Prompt
Arrange the lines of the entries below as a Markdown table with the columns "Row" and "Text", numbering each row and omitting blank lines and the pictures.
[Provided records Boundary: Start]
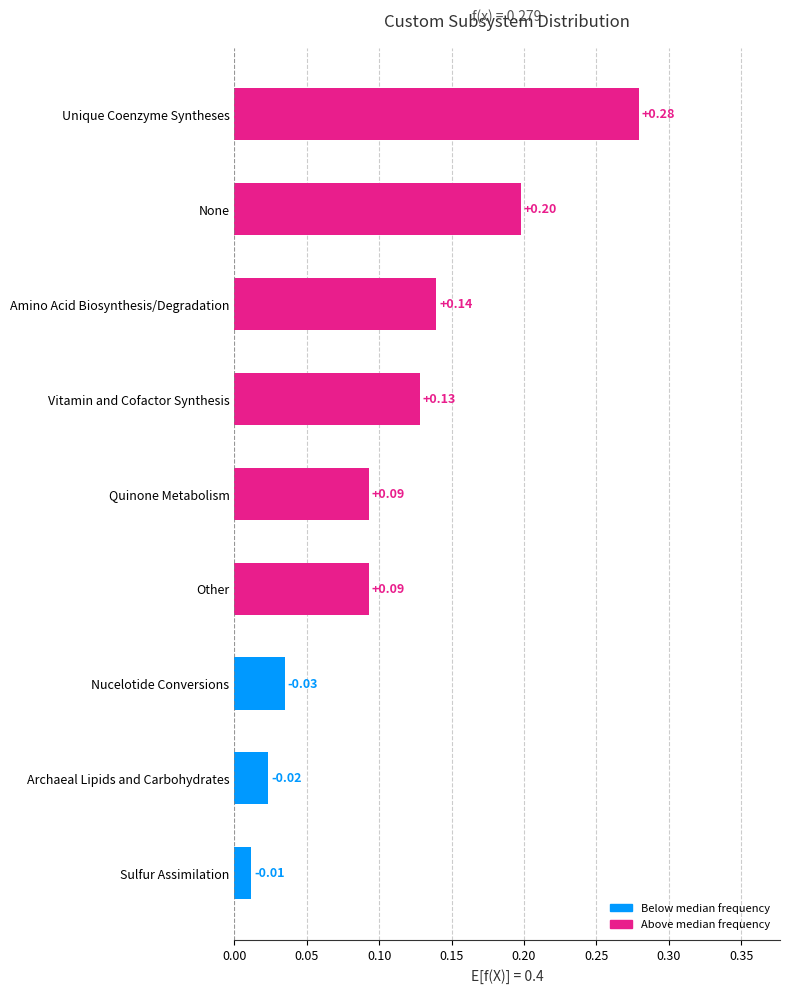

What is the label of the 5th bar from the bottom?

Quinone Metabolism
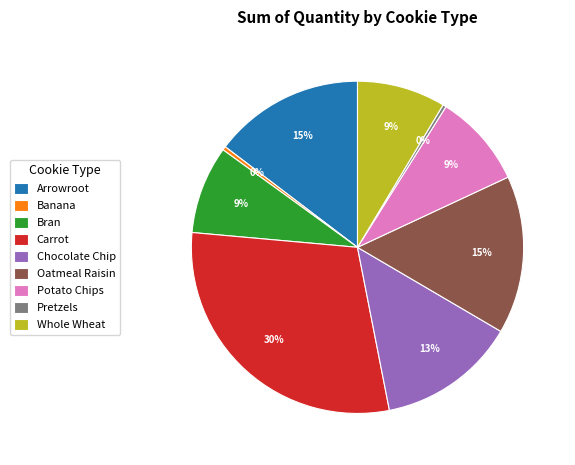

Combined, do Oatmeal Raisin and Chocolate Chip account for over 50%?

No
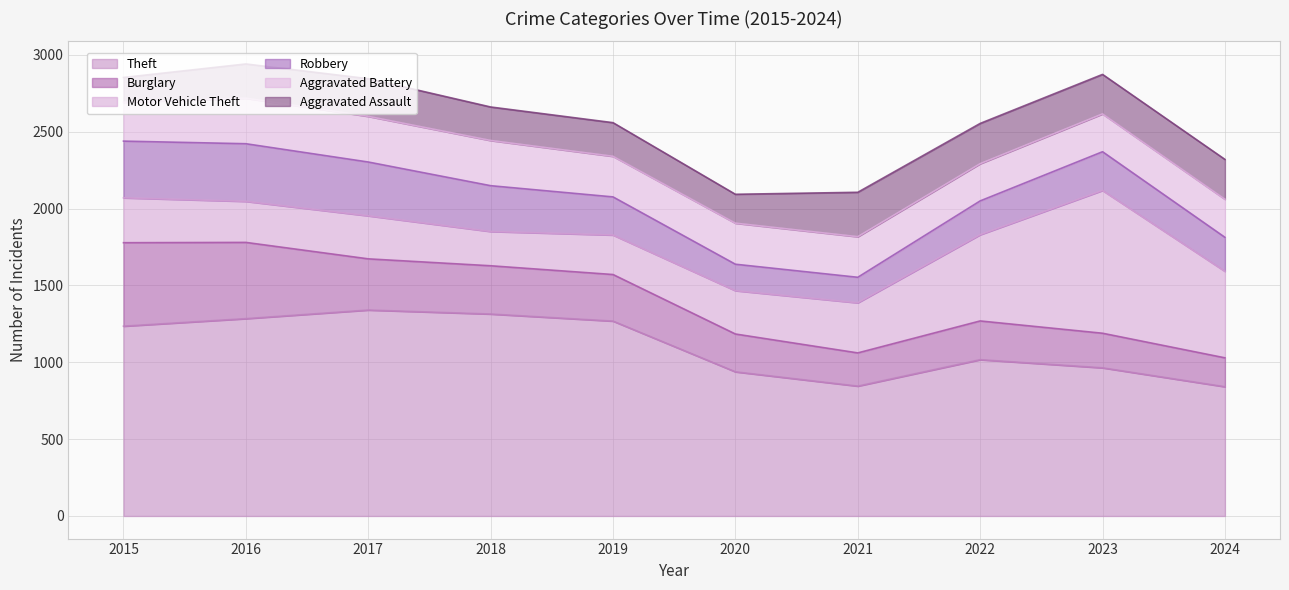

Which series changed the most between 2015 and 2022?

Burglary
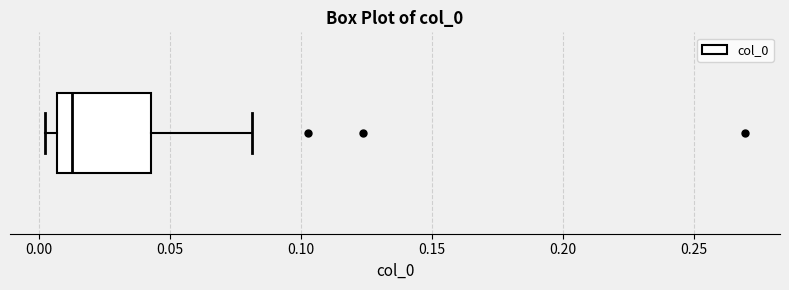

Where is the right edge of the box on the x-axis? The values are not printed on the chart, so give them approximately, as read against the axis.

0.045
[Provided records Boundary: End]
Solution to this exercise
| Row | Text |
|---|---|
| 1 | What is the label of the 5th bar from the bottom? |
| 2 | Quinone Metabolism |
| 3 | Combined, do Oatmeal Raisin and Chocolate Chip account for over 50%? |
| 4 | No |
| 5 | Which series changed the most between 2015 and 2022? |
| 6 | Burglary |
| 7 | Where is the right edge of the box on the x-axis? The values are not printed on the chart, so give them approximately, as read against the axis. |
| 8 | 0.045 |